**Texte cité:**
....
"NE UN JOUR BLEU"
OU les 22 514 premières décimales de π...
Hervé BENTATA Psychanalyste, Paris
Si antan, vous pouviez avoir du sang bleu, avec D. Tammet s'ouvre aujourd'hui la possibilité de naître un jour bleu ... En effet, je vous convie à la lecture de son livre, "Born on a Blue Day, Inside the Extraordinaty Mind ofan Autistic Savant". Et si je vous en donne le titre anglais, c'est que d'emblée sa traduction en français m'est apparue problématique. En effet, la subjectivation de "born" en un "je suis né" ainsi que la traduction de "mind" en cerveau et non pas en "esprit" fausse le sens de l'épopée vécue par l'auteur.
Avec ce livre autobiographique, Daniel Tammet remet à l'ordre du jour la question centrale du syndrome d'Asperger dans le spectre des "troubles autistiques". Car, avec ces patients autistes de haut niveau, ce qui transparaît clairement c'est l'absence de corrélation obligée entre la déficience cognitive et les difficultés communicationnelles propres à l'autisme. Mais, syndrome d'Asperger et autisme de Kanner constituent-ils une seule et même affection? Pour ma part, je reste à me demander s'il ne vaudrait pas mieux inclure les sujets souffrant d'Asperger dans les "psychoses infantiles" comme la nosographie française les désignait auparavant. En effet, le terme de "savant autiste" est venu historiquement se substituer à celui d’"idiot savant". Or cet idiot savant, si caractéristique pour ses performances extraordinaires de rapidité de calcul ou de connaissances par cœur de tous les numéros du bottin, ne l’incluait-on pas auparavant parmi les dysharmonies de la psychose? Certes, ce n'est pas cette distinction que les Lefort (85) nous ont appris à relever. Quoiqu'il en soit, différencier autisme et psychose n'apparaît pas comme une vaine distinction, si l'on retient comme point d'achoppement dans l'autisme la phase d'aliénation décrite par Lacan alors que, pour la psychose, la difficulté se situerait dans la phase de séparation.
....
(Entrées tirées d'une collection)

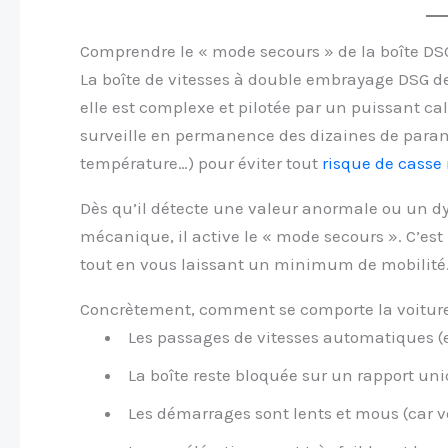
Comprendre le « mode secours » de la boîte DS
La boîte de vitesses à double embrayage DSG d
elle est complexe et pilotée par un puissant c
surveille en permanence des dizaines de paramè
température…) pour éviter tout
risque de casse
Dès qu’il détecte une valeur anormale ou un 
mécanique, il active le « mode secours ». C’est 
tout en vous laissant un minimum de mobilité
Concrètement, comment se comporte la voitur
Les passages de vitesses automatiques (e
La boîte reste bloquée sur un rapport un
Les démarrages sont lents et mous (car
....
**Consigne:**
Relevez toutes les expressions placées entre guillemets dans le paragraphe du texte cité qui commence par « Avec ce livre autobiographique ».

**Réponse:**
- troubles autistiques
- psychoses infantiles
- savant autiste
- idiot savant